Prompt chaining
Break one job into ordered steps, each feeding the next.
How it works
- 1Decompose the task into a fixed sequence of subtasks.
- 2Run each subtask as its own focused call with only the context it needs.
- 3Pass each output straight into the next step as input.
- 4Optionally add a programmatic check between steps to catch failures early.
Use it when
The task has clean, predictable stages where each output is the next input — draft then edit, extract then format. You trade a little latency for much higher accuracy per step.
Reach for something else when
Steps don't depend on each other (parallelize instead), or the path changes per input (route instead).

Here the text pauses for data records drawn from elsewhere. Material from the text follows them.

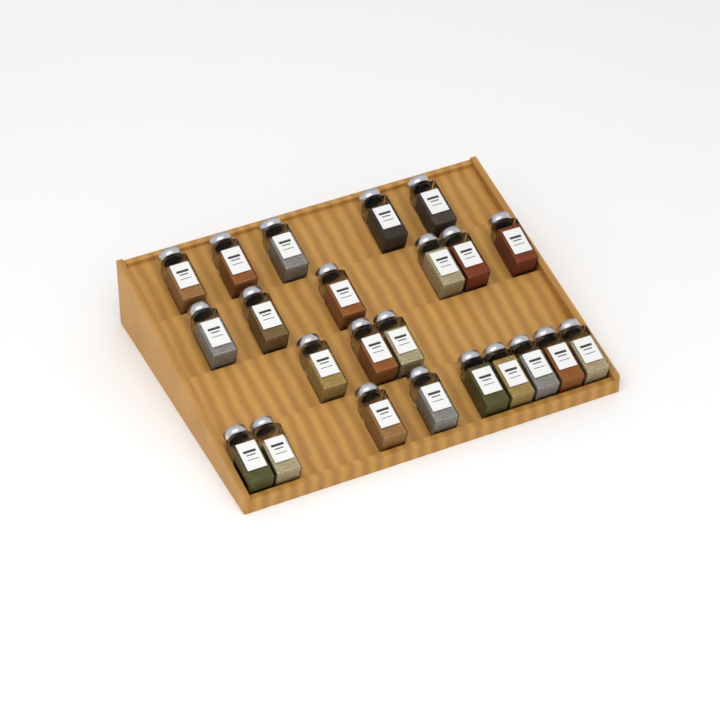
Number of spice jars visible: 23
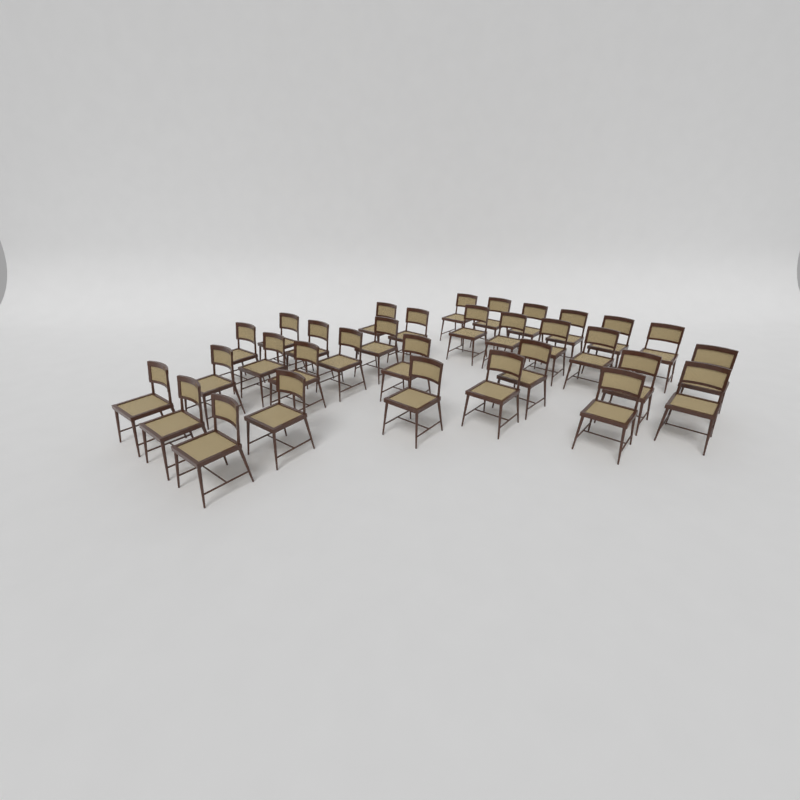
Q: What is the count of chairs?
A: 32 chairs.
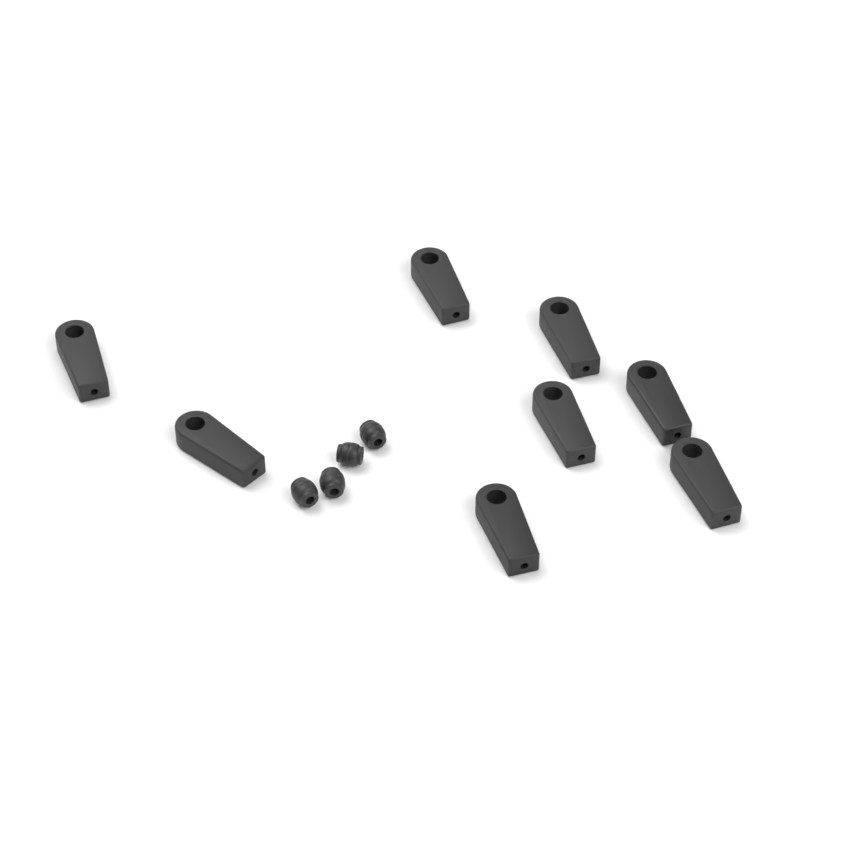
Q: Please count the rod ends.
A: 8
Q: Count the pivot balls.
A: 4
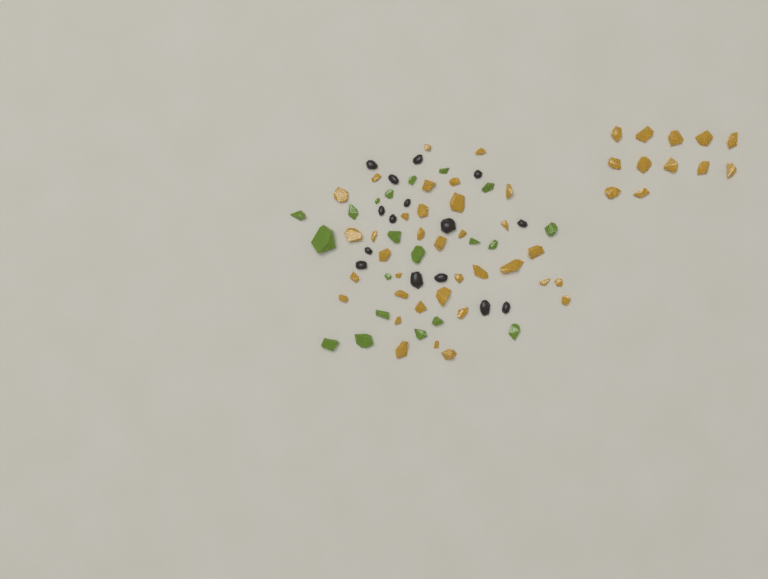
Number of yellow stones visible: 47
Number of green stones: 20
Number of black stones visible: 15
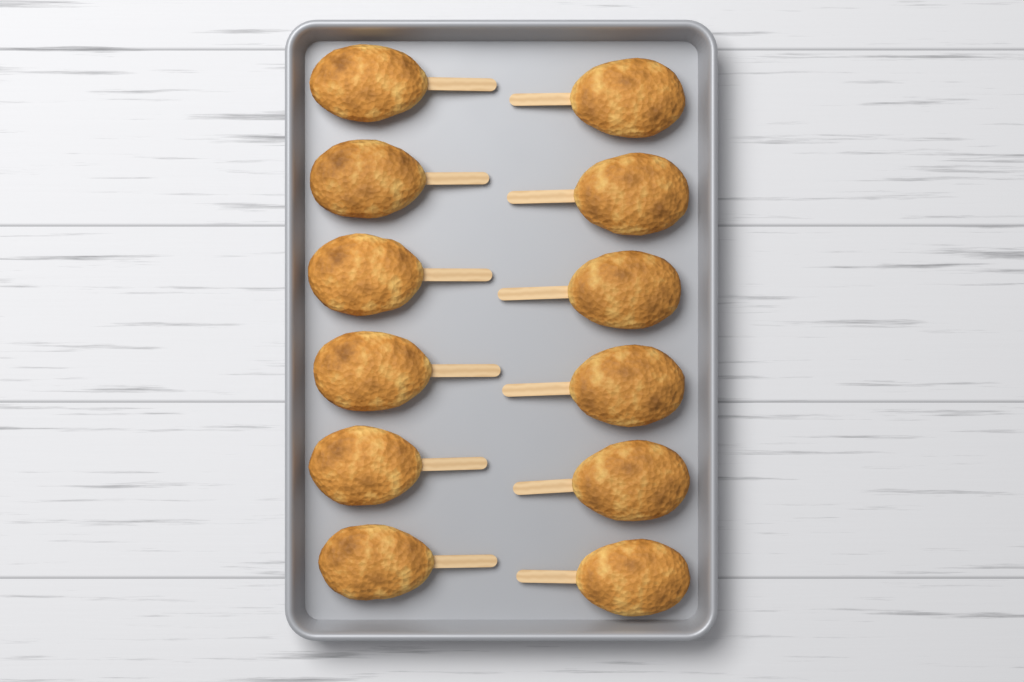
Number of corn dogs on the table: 12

Where you stay in the loop
You design the chain and define each step's success check; the agent executes within those rails. Stay in the loop by reviewing intermediate outputs — a wrong early step quietly corrupts everything downstream.
In the wild
Generate marketing copy → verify it matches brand rules → translate the approved copy. Each step is simpler and easier to check than one mega-prompt.
Hand this to your agent
You are running a prompt-chaining workflow. I'll give you a task. Decompose it into 3–6 sequential steps where each step's output feeds the next. For each step state: its single goal, the exact input it receives, and the output format. After defining the chain, execute it one step at a time, pausing to show me the intermediate output before continuing to the next step. Task: <describe your task>
Replace the <…> placeholders, paste it into your agent, and it'll scaffold the workflow with you.